For what is one of the hottest IT topics around these days, there is surprisingly little valuable research being done on search. (I don't think I consider the above valuable research. Sorry guys, a survey just doesn't cut it.)
What's worse, the typical research findings ("business users spend x hours a day searching") are almost always followed by dodgy, Jakob-ish ROI conclusions ("At x US$/hour, this costs companies worldwide y billion US$ a year!"). Useful for convincing some of the more stupid CIO's, maybe. Not for much else. I guess I'm just in a pissed off mood today.
I am starting a mailing list for videoblogging.
1&1 Root Server. Looks good. 500Gigs/month bandwidth for US$ 49.
Steves Digicams - Apacer Disc Steno: "The Apacer Disc Steno CP-100 is a portable, battery-operated, multi-session CompactDisc recorder. Its main use is to transfer image files or other data from flash memory cards to CD-R or CD-R/W discs without a computer. This eliminates the need to buy multiple flash memory cards when vacationing or working out in the field and allows you to leave your laptop at home."
The Inevitable "Day After Tomorrow" Review. I went to see it yesterday. Bad, yes, but entertaining. When you live in New York, a lot of movies featuring the city become much more entertaining. You recognize the buildings, the people. It's kinda fun.
(Spoilers ahead)
I think many people will especially appreciate the part where millions of Americans try to enter Mexico, only to be stopped at the border. Only after the president forgives all Latin-American dept do they let them in.
LLRX.com - Trends in Blog Searching: "Recently, most major search engines have altered their algorithms to push blogs down in the search results. Engines that only return two results from any one site use this feature to limit the impact of blogs on the search results."
Textdrive - Wikipedia, the free encyclopedia: "TextDrive is a managed webhosting company created by Dean Allen (creator of Textpattern, a weblog/content management system) and Jason Hoffman, designed primarily (but not exclusively) as a hosting service for Textpattern-managed sites, similar to Six Apart's Movable Type-based TypePad service. Allen was able to raise just under $40,000 in startup funding in just over three days. The investors, also known as the "VC 200," were an assortment of web developers, designers, and bloggers.
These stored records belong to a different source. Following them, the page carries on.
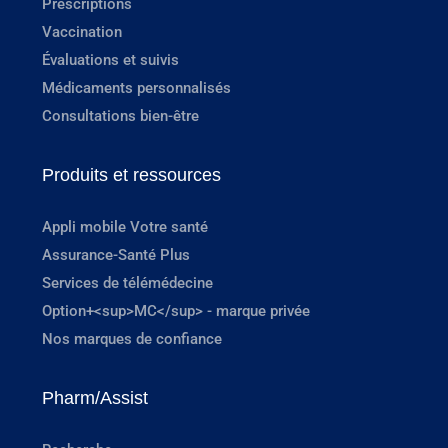
Prescriptions
Vaccination
Évaluations et suivis
Médicaments personnalisés
Consultations bien-être
Produits et ressources
Appli mobile Votre santé
Assurance-Santé Plus
Services de télémédecine
Option+<sup>MC</sup> - marque privée
Nos marques de confiance
Pharm/Assist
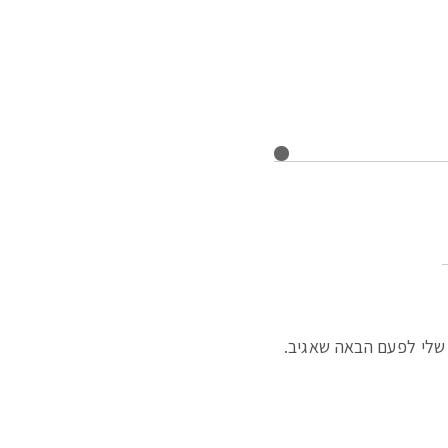
שלי לפעם הבאה שאגיב.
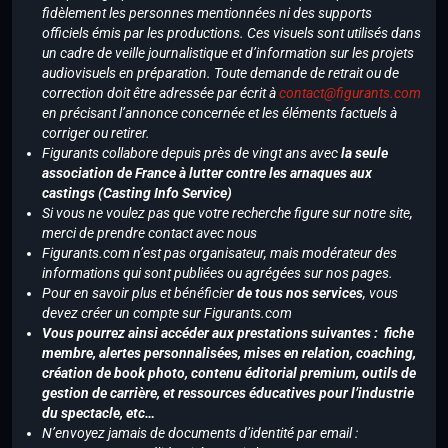
fidèlement les personnes mentionnées ni des supports
officiels émis par les productions. Ces visuels sont utilisés dans
un cadre de veille journalistique et d’information sur les projets
audiovisuels en préparation. Toute demande de retrait ou de
correction doit être adressée par écrit à
contact@figurants.com
en précisant l’annonce concernée et les éléments factuels à
corriger ou retirer.
Figurants collabore depuis près de vingt ans avec
la seule
association de France à lutter contre les arnaques aux
castings (Casting Info Service)
Si vous ne voulez pas que votre recherche figure sur notre site,
merci de prendre contact avec nous
Figurants.com n’est pas organisateur, mais modérateur des
informations qui sont publiées ou agrégées sur nos pages.
Pour en savoir plus et bénéficier
de tous nos services
, vous
devez créer un compte sur Figurants.com
Vous pourrez ainsi accéder aux prestations suivantes : fiche
membre, alertes personnalisées, mises en relation, coaching,
création de book photo, contenu éditorial premium, outils de
gestion de carrière, et ressources éducatives pour l’industrie
du spectacle, etc…
N’envoyez jamais de documents d’identité par email :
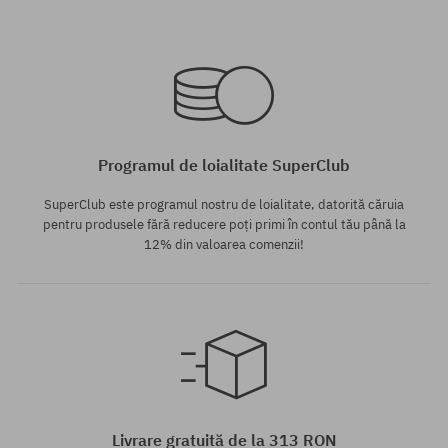
Mărimi existente:
Mărimi existente:
46
42; 44.5
Programul de loialitate SuperClub
SuperClub este programul nostru de loialitate, datorită căruia
pentru produsele fără reducere poți primi în contul tău până la
12% din valoarea comenzii!
Mărimi existente:
44; 44.5; 45
Livrare gratuită de la 313 RON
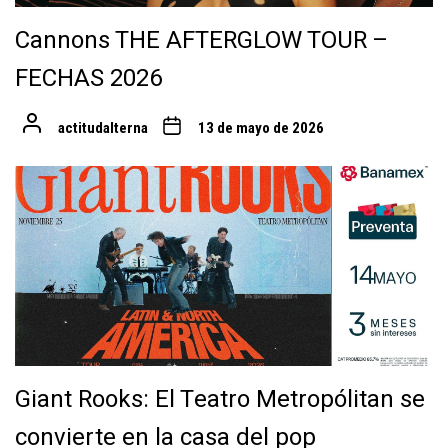
Cannons THE AFTERGLOW TOUR –
FECHAS 2026
actitudalterna
13 de mayo de 2026
Giant Rooks: El Teatro Metropólitan se
convierte en la casa del pop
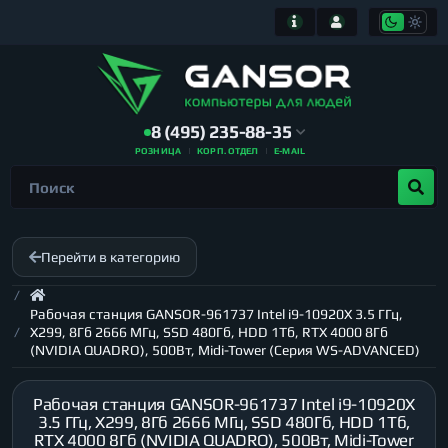
8 (495) 235-88-35
РОЗНИЦА
КОРП. ОТДЕЛ
E-MAIL
Перейти в категорию
Рабочая станция GANSOR-961737 Intel i9-10920X 3.5 ГГц,
X299, 8Гб 2666 МГц, SSD 480Гб, HDD 1Тб, RTX 4000 8Гб
(NVIDIA QUADRO), 500Вт, Midi-Tower (Серия WS-ADVANCED)
Рабочая станция GANSOR-961737 Intel i9-10920X
3.5 ГГц, X299, 8Гб 2666 МГц, SSD 480Гб, HDD 1Тб,
RTX 4000 8Гб (NVIDIA QUADRO), 500Вт, Midi-Tower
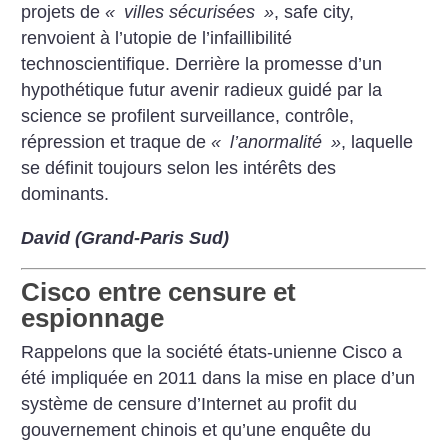
projets de
«
villes sécurisées
»
, safe city,
renvoient à l’utopie de l’infaillibilité
technoscientifique. Derrière la promesse d’un
hypothétique futur avenir radieux guidé par la
science se profilent surveillance, contrôle,
répression et traque de
«
l’anormalité
»
, laquelle
se définit toujours selon les intérêts des
dominants.
David (Grand-Paris Sud)
Cisco entre censure et
espionnage
Rappelons que la société états-unienne Cisco a
été impliquée en 2011 dans la mise en place d’un
système de censure d’Internet au profit du
gouvernement chinois et qu’une enquête du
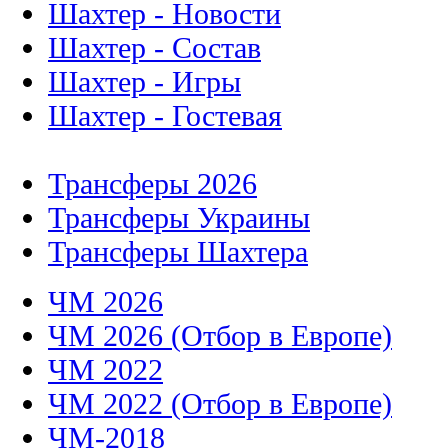
Шахтер - Новости
Шахтер - Состав
Шахтер - Игры
Шахтер - Гостевая
Трансферы 2026
Трансферы Украины
Трансферы Шахтера
ЧМ 2026
ЧМ 2026 (Отбор в Европе)
ЧМ 2022
ЧМ 2022 (Отбор в Европе)
ЧМ-2018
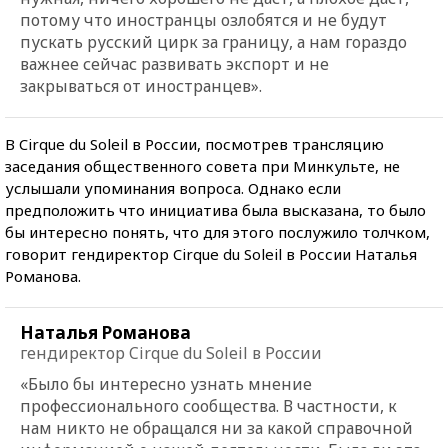
потому что иностранцы озлобятся и не будут
пускать русский цирк за границу, а нам гораздо
важнее сейчас развивать экспорт и не
закрываться от иностранцев».
В Cirque du Soleil в России, посмотрев трансляцию
заседания общественного совета при Минкульте, не
услышали упоминания вопроса. Однако если
предположить что инициатива была высказана, то было
бы интересно понять, что для этого послужило толчком,
говорит гендиректор Cirque du Soleil в России Наталья
Романова.
Наталья Романова
гендиректор Cirque du Soleil в России
«Было бы интересно узнать мнение
профессионального сообщества. В частности, к
нам никто не обращался ни за какой справочной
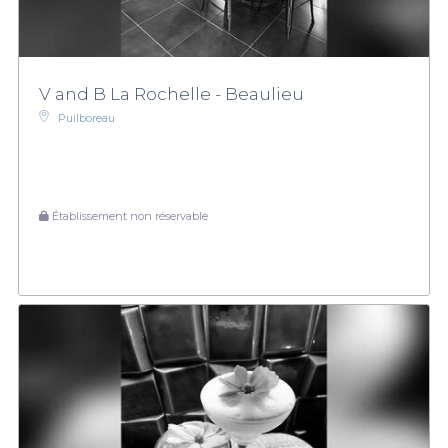
d'événements
ou à consulter notre
guide des meilleures
adresses à La Rochelle
. Réservez dès maintenant et offrez-vous
une expérience inoubliable grâce à Privateaser !.
V and B La Rochelle - Beaulieu
Puilboreau
Établissement non réservable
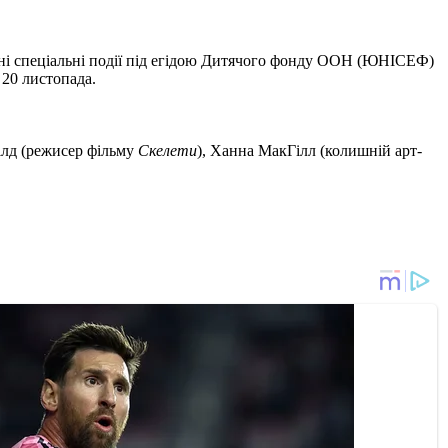
лені спеціальні події під егідою Дитячого фонду ООН (ЮНІСЕФ)
 20 листопада.
філд (режисер фільму
Скелети
), Ханна МакГілл (колишній арт-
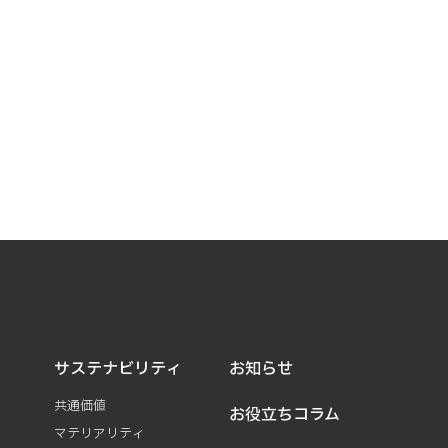
サステナビリティ
お知らせ
共通価値
お役立ちコラム
マテリアリティ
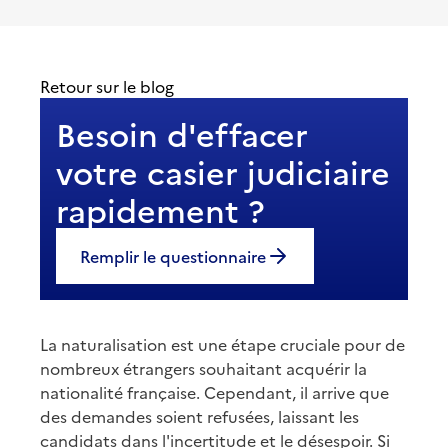
Retour sur le blog
Besoin d'effacer
votre casier judiciaire
rapidement ?
Remplir le questionnaire
La naturalisation est une étape cruciale pour de
nombreux étrangers souhaitant acquérir la
nationalité française. Cependant, il arrive que
des demandes soient refusées, laissant les
candidats dans l'incertitude et le désespoir. Si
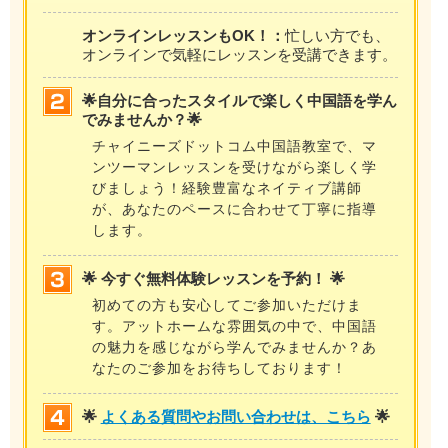
オンラインレッスンもOK！：
忙しい方でも、
オンラインで気軽にレッスンを受講できます。
🌟自分に合ったスタイルで楽しく中国語を学ん
でみませんか？🌟
チャイニーズドットコム中国語教室で、マ
ンツーマンレッスンを受けながら楽しく学
びましょう！経験豊富なネイティブ講師
が、あなたのペースに合わせて丁寧に指導
します。
🌟 今すぐ無料体験レッスンを予約！ 🌟
初めての方も安心してご参加いただけま
す。アットホームな雰囲気の中で、中国語
の魅力を感じながら学んでみませんか？あ
なたのご参加をお待ちしております！
🌟
よくある質問やお問い合わせは、こちら
🌟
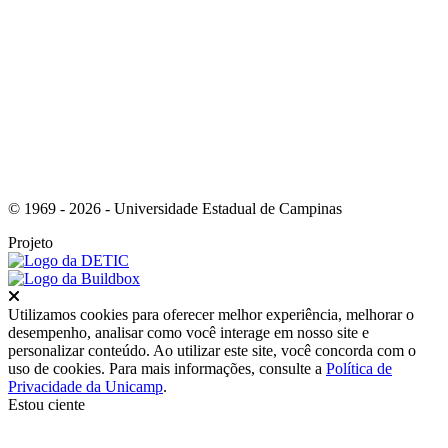
Link para o Youtube
© 1969 - 2026 - Universidade Estadual de Campinas
Projeto
Fechar
Utilizamos cookies para oferecer melhor experiência, melhorar o
desempenho, analisar como você interage em nosso site e
personalizar conteúdo. Ao utilizar este site, você concorda com o
uso de cookies. Para mais informações, consulte a
Política de
Privacidade da Unicamp
.
Estou ciente
Ir para o topo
Allen chose this means of raising capital as a community-funded alternative to traditional venture capital." A competitor for Typepad :) Differentiation: you get hosting as well (meaning you can do more things than just host your blog).
I hadn't noticed this page before: IAwiki: WhereInTheWorld: IA practicioners organized per country.
Peter Morville now owns every single link on the search results page for findability on Google.
If you're considering moving away from MT, the Drupal MT import code is being worked on actively. Wait a few weeks, and your wait should be well worth it!
LanguaL Food Description Home Page: a multilingual thesaural system using faceted classification for the food industry.
Help pay B&A's hosting fees: "Because you're donating directly through DreamHost, rest assured that your donation will only be used to pay for this site's hosting fees. The site owner won't be able to run off and spend your donation on DVDs, fine steak dinners, or anything else completely unrelated to their web hosting bill!"